Pictures paired with source code
== Segment start ==

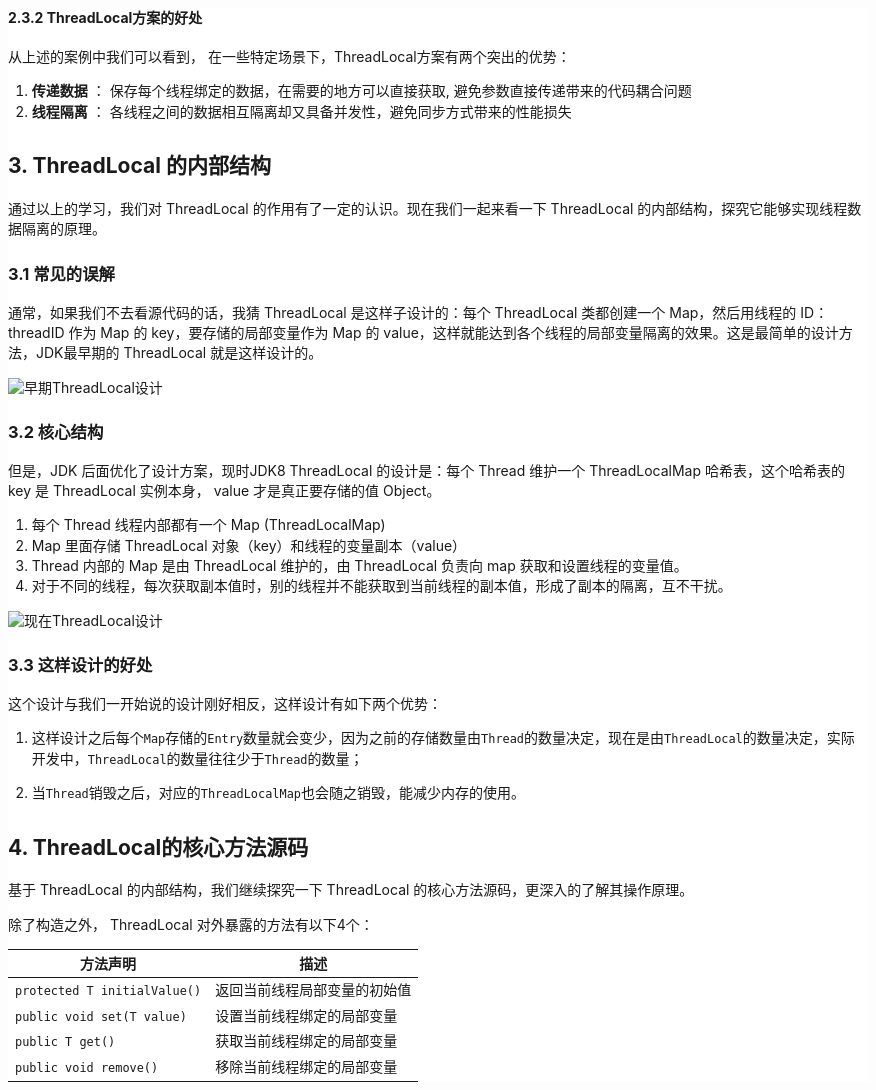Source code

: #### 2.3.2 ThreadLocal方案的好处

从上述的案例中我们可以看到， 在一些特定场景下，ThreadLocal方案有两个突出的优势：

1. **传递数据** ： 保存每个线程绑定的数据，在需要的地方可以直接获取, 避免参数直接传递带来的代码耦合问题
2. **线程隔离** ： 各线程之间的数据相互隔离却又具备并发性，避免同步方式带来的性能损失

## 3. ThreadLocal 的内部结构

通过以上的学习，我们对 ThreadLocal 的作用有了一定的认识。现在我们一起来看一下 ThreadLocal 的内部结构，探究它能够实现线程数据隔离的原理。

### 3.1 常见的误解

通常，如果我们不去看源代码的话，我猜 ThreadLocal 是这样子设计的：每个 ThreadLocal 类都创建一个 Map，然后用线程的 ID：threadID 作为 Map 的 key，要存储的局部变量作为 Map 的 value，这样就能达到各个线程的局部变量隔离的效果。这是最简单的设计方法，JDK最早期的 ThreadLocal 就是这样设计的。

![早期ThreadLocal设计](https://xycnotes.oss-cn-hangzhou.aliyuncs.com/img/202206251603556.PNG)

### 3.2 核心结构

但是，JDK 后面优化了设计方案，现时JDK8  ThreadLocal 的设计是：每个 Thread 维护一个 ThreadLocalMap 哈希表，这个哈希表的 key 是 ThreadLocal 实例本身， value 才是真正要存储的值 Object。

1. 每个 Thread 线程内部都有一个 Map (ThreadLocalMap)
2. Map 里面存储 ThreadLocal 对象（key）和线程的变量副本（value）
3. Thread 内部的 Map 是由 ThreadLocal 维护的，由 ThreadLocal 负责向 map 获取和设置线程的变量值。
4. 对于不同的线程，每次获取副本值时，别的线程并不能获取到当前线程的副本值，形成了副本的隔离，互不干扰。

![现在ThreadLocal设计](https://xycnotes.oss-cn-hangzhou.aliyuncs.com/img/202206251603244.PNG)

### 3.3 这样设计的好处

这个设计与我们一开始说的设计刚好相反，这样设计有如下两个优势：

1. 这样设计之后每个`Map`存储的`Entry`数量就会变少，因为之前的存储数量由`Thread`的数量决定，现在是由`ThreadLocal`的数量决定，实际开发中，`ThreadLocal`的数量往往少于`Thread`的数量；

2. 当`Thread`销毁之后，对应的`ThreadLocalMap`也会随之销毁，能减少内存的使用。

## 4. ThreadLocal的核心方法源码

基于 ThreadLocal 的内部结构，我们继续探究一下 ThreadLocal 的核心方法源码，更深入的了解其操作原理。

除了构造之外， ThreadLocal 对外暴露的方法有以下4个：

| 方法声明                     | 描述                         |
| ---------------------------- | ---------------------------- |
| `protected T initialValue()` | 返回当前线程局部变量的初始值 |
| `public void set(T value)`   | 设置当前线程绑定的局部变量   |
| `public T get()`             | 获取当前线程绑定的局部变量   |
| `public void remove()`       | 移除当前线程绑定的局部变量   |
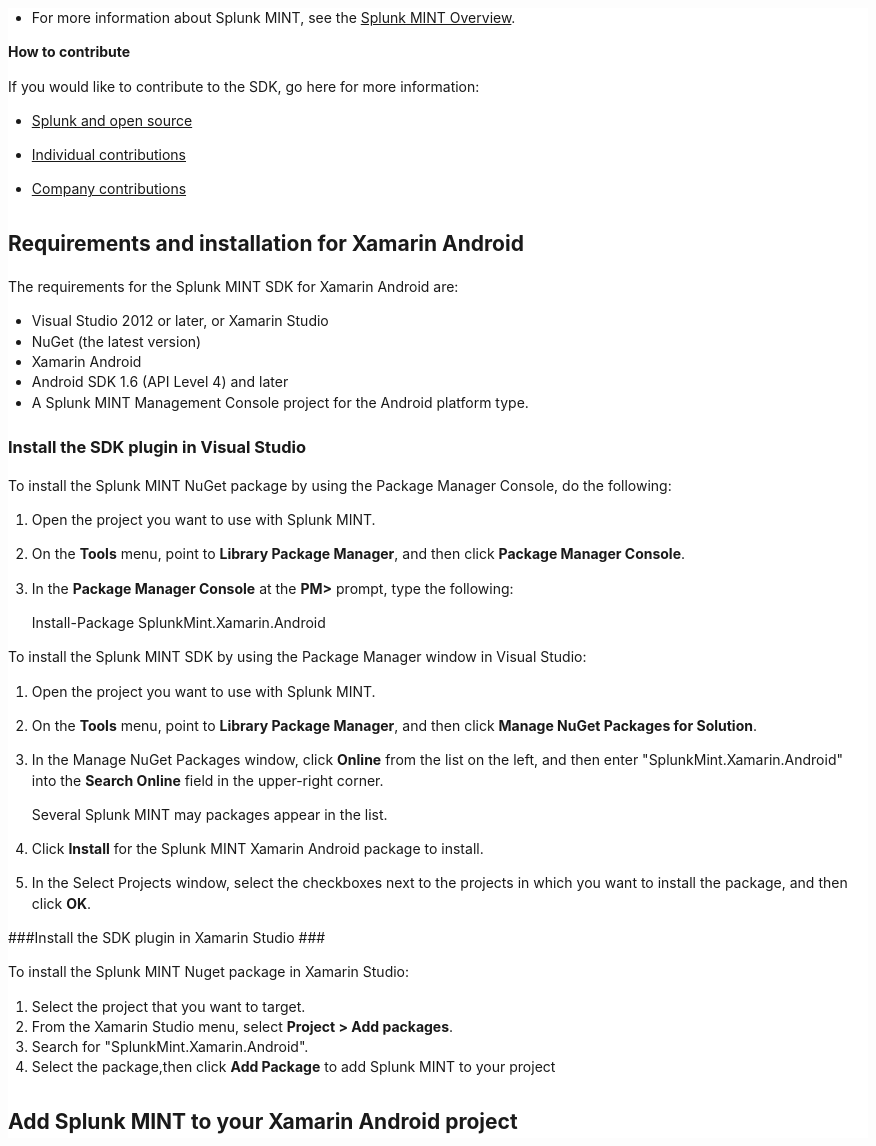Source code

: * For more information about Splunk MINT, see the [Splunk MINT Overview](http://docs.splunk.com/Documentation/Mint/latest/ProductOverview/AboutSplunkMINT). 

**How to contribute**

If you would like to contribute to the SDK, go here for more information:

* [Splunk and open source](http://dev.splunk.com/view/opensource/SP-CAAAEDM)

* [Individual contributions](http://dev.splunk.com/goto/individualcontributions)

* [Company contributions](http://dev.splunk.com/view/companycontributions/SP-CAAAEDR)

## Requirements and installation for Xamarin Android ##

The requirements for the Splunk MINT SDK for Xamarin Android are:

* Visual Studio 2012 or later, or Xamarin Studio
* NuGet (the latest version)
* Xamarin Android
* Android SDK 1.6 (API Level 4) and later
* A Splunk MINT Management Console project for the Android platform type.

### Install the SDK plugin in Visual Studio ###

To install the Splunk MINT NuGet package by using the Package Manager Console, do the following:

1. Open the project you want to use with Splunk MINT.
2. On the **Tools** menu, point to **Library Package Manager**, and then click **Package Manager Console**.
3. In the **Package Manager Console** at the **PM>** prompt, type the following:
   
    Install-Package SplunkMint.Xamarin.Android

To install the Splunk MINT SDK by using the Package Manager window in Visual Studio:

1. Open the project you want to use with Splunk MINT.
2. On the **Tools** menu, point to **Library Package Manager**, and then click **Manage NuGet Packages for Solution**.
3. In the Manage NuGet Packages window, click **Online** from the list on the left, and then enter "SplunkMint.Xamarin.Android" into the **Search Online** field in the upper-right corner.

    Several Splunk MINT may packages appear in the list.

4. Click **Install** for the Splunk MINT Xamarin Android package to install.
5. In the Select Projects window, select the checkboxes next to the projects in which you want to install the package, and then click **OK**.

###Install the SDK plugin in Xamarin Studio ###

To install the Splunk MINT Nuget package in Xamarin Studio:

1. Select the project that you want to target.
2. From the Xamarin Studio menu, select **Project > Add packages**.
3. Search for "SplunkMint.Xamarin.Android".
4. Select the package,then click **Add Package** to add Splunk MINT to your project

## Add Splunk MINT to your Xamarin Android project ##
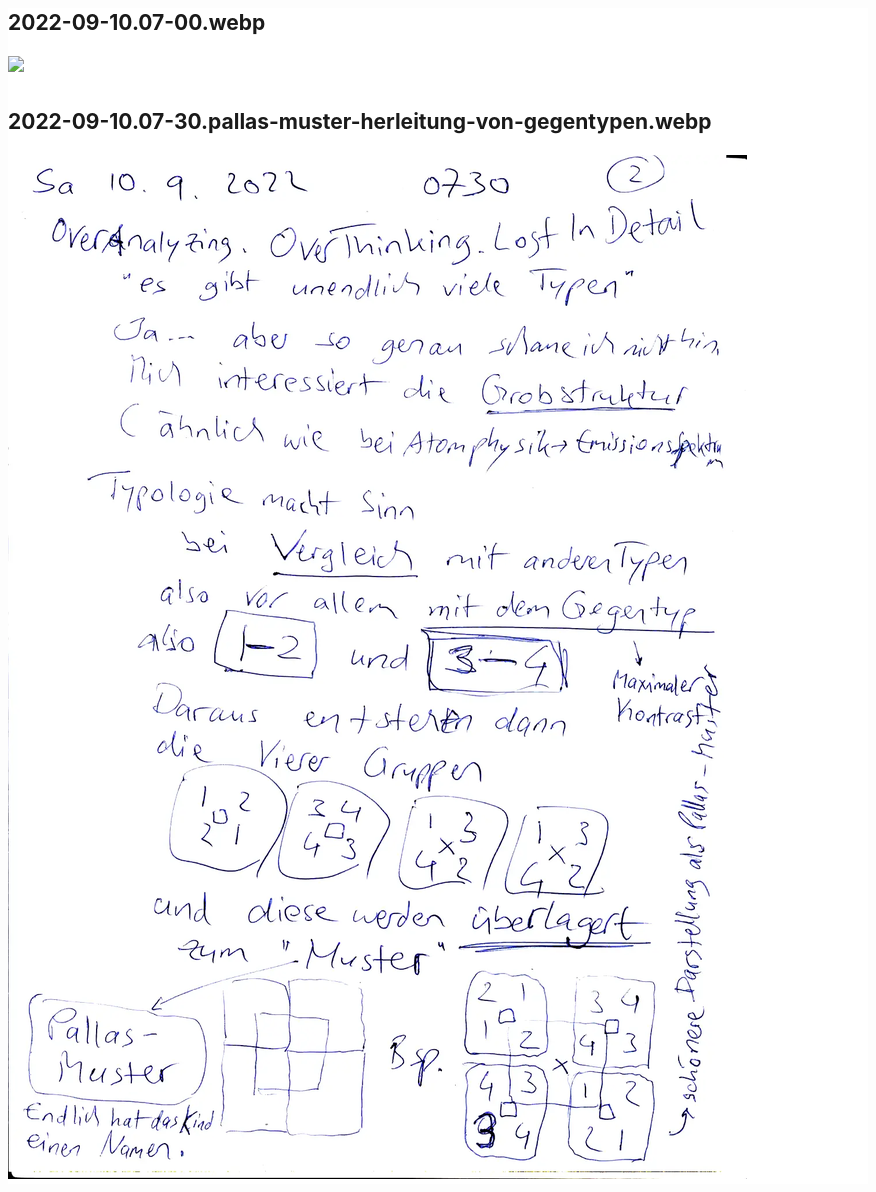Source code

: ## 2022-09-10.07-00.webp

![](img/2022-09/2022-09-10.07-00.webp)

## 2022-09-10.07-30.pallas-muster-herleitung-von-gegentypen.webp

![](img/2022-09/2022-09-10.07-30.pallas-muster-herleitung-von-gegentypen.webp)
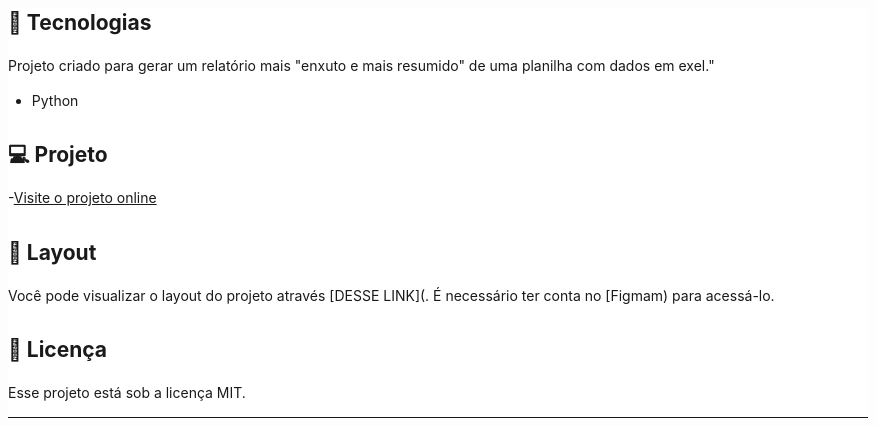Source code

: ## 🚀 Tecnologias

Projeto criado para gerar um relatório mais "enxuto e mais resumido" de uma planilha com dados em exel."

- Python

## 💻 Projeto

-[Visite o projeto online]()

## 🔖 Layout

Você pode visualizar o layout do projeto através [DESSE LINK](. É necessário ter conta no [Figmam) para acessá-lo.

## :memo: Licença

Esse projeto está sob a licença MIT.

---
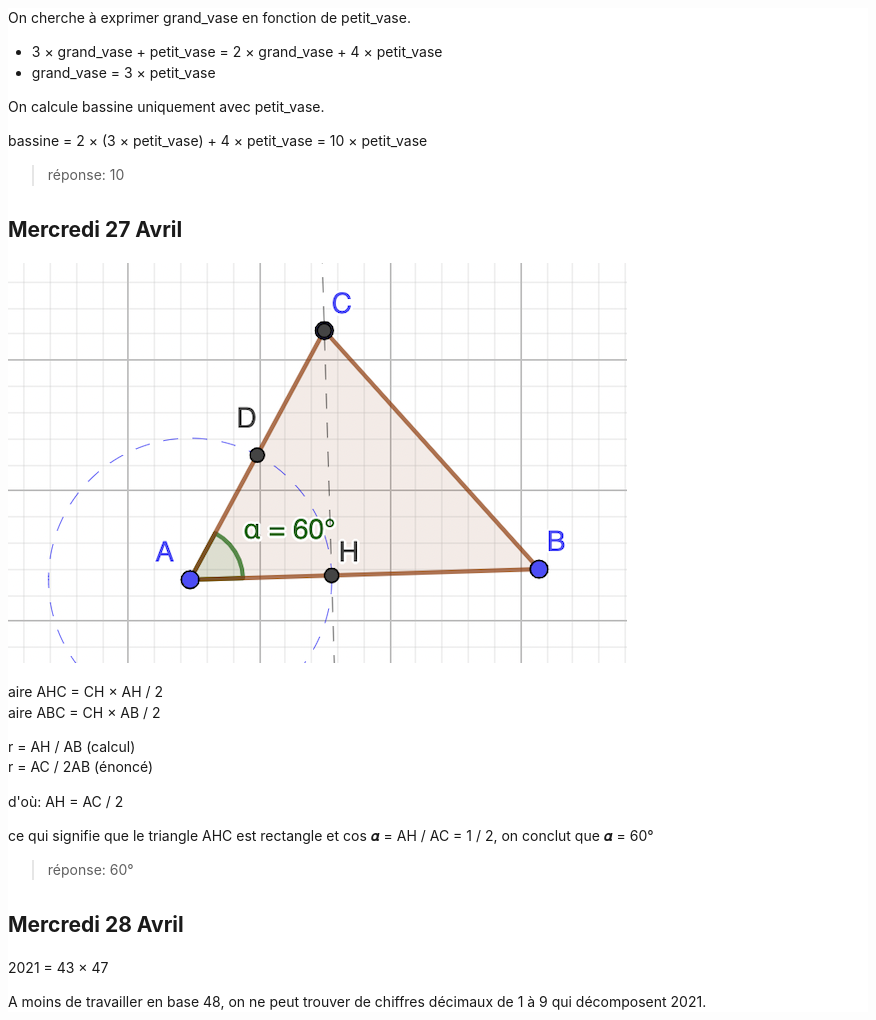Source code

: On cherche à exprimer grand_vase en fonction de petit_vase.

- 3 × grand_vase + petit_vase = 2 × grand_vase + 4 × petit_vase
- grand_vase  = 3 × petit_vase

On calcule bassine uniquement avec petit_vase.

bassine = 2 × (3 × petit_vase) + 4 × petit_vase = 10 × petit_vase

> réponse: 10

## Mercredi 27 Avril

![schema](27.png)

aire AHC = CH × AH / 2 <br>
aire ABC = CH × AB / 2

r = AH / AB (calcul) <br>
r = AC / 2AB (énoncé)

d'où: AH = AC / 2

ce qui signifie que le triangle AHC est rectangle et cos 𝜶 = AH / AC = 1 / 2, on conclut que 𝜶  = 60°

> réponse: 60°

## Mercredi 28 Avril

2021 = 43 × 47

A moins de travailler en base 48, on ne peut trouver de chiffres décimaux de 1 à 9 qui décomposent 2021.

== Segment end ==

Copy all of the lines above word for word, leaving out the pictures.

→ **Answer space**:
Source code

: #### 2.3.2 ThreadLocal方案的好处

从上述的案例中我们可以看到， 在一些特定场景下，ThreadLocal方案有两个突出的优势：

1. **传递数据** ： 保存每个线程绑定的数据，在需要的地方可以直接获取, 避免参数直接传递带来的代码耦合问题
2. **线程隔离** ： 各线程之间的数据相互隔离却又具备并发性，避免同步方式带来的性能损失

## 3. ThreadLocal 的内部结构

通过以上的学习，我们对 ThreadLocal 的作用有了一定的认识。现在我们一起来看一下 ThreadLocal 的内部结构，探究它能够实现线程数据隔离的原理。

### 3.1 常见的误解

通常，如果我们不去看源代码的话，我猜 ThreadLocal 是这样子设计的：每个 ThreadLocal 类都创建一个 Map，然后用线程的 ID：threadID 作为 Map 的 key，要存储的局部变量作为 Map 的 value，这样就能达到各个线程的局部变量隔离的效果。这是最简单的设计方法，JDK最早期的 ThreadLocal 就是这样设计的。

![早期ThreadLocal设计](https://xycnotes.oss-cn-hangzhou.aliyuncs.com/img/202206251603556.PNG)

### 3.2 核心结构

但是，JDK 后面优化了设计方案，现时JDK8  ThreadLocal 的设计是：每个 Thread 维护一个 ThreadLocalMap 哈希表，这个哈希表的 key 是 ThreadLocal 实例本身， value 才是真正要存储的值 Object。

1. 每个 Thread 线程内部都有一个 Map (ThreadLocalMap)
2. Map 里面存储 ThreadLocal 对象（key）和线程的变量副本（value）
3. Thread 内部的 Map 是由 ThreadLocal 维护的，由 ThreadLocal 负责向 map 获取和设置线程的变量值。
4. 对于不同的线程，每次获取副本值时，别的线程并不能获取到当前线程的副本值，形成了副本的隔离，互不干扰。

![现在ThreadLocal设计](https://xycnotes.oss-cn-hangzhou.aliyuncs.com/img/202206251603244.PNG)

### 3.3 这样设计的好处

这个设计与我们一开始说的设计刚好相反，这样设计有如下两个优势：

1. 这样设计之后每个`Map`存储的`Entry`数量就会变少，因为之前的存储数量由`Thread`的数量决定，现在是由`ThreadLocal`的数量决定，实际开发中，`ThreadLocal`的数量往往少于`Thread`的数量；

2. 当`Thread`销毁之后，对应的`ThreadLocalMap`也会随之销毁，能减少内存的使用。

## 4. ThreadLocal的核心方法源码

基于 ThreadLocal 的内部结构，我们继续探究一下 ThreadLocal 的核心方法源码，更深入的了解其操作原理。

除了构造之外， ThreadLocal 对外暴露的方法有以下4个：

| 方法声明                     | 描述                         |
| ---------------------------- | ---------------------------- |
| `protected T initialValue()` | 返回当前线程局部变量的初始值 |
| `public void set(T value)`   | 设置当前线程绑定的局部变量   |
| `public T get()`             | 获取当前线程绑定的局部变量   |
| `public void remove()`       | 移除当前线程绑定的局部变量   |
Source code

: * For more information about Splunk MINT, see the [Splunk MINT Overview](http://docs.splunk.com/Documentation/Mint/latest/ProductOverview/AboutSplunkMINT). 

**How to contribute**

If you would like to contribute to the SDK, go here for more information:

* [Splunk and open source](http://dev.splunk.com/view/opensource/SP-CAAAEDM)

* [Individual contributions](http://dev.splunk.com/goto/individualcontributions)

* [Company contributions](http://dev.splunk.com/view/companycontributions/SP-CAAAEDR)

## Requirements and installation for Xamarin Android ##

The requirements for the Splunk MINT SDK for Xamarin Android are:

* Visual Studio 2012 or later, or Xamarin Studio
* NuGet (the latest version)
* Xamarin Android
* Android SDK 1.6 (API Level 4) and later
* A Splunk MINT Management Console project for the Android platform type.

### Install the SDK plugin in Visual Studio ###

To install the Splunk MINT NuGet package by using the Package Manager Console, do the following:

1. Open the project you want to use with Splunk MINT.
2. On the **Tools** menu, point to **Library Package Manager**, and then click **Package Manager Console**.
3. In the **Package Manager Console** at the **PM>** prompt, type the following:
   
    Install-Package SplunkMint.Xamarin.Android

To install the Splunk MINT SDK by using the Package Manager window in Visual Studio:

1. Open the project you want to use with Splunk MINT.
2. On the **Tools** menu, point to **Library Package Manager**, and then click **Manage NuGet Packages for Solution**.
3. In the Manage NuGet Packages window, click **Online** from the list on the left, and then enter "SplunkMint.Xamarin.Android" into the **Search Online** field in the upper-right corner.

    Several Splunk MINT may packages appear in the list.

4. Click **Install** for the Splunk MINT Xamarin Android package to install.
5. In the Select Projects window, select the checkboxes next to the projects in which you want to install the package, and then click **OK**.

###Install the SDK plugin in Xamarin Studio ###

To install the Splunk MINT Nuget package in Xamarin Studio:

1. Select the project that you want to target.
2. From the Xamarin Studio menu, select **Project > Add packages**.
3. Search for "SplunkMint.Xamarin.Android".
4. Select the package,then click **Add Package** to add Splunk MINT to your project

## Add Splunk MINT to your Xamarin Android project ##
Source code

: ## 2022-09-10.07-00.webp

![](img/2022-09/2022-09-10.07-00.webp)

## 2022-09-10.07-30.pallas-muster-herleitung-von-gegentypen.webp

![](img/2022-09/2022-09-10.07-30.pallas-muster-herleitung-von-gegentypen.webp)
Source code

: ## 🚀 Tecnologias

Projeto criado para gerar um relatório mais "enxuto e mais resumido" de uma planilha com dados em exel."

- Python

## 💻 Projeto

-[Visite o projeto online]()

## 🔖 Layout

Você pode visualizar o layout do projeto através [DESSE LINK](. É necessário ter conta no [Figmam) para acessá-lo.

## :memo: Licença

Esse projeto está sob a licença MIT.

---
Source code

: On cherche à exprimer grand_vase en fonction de petit_vase.

- 3 × grand_vase + petit_vase = 2 × grand_vase + 4 × petit_vase
- grand_vase  = 3 × petit_vase

On calcule bassine uniquement avec petit_vase.

bassine = 2 × (3 × petit_vase) + 4 × petit_vase = 10 × petit_vase

> réponse: 10

## Mercredi 27 Avril

![schema](27.png)

aire AHC = CH × AH / 2 <br>
aire ABC = CH × AB / 2

r = AH / AB (calcul) <br>
r = AC / 2AB (énoncé)

d'où: AH = AC / 2

ce qui signifie que le triangle AHC est rectangle et cos 𝜶 = AH / AC = 1 / 2, on conclut que 𝜶  = 60°

> réponse: 60°

## Mercredi 28 Avril

2021 = 43 × 47

A moins de travailler en base 48, on ne peut trouver de chiffres décimaux de 1 à 9 qui décomposent 2021.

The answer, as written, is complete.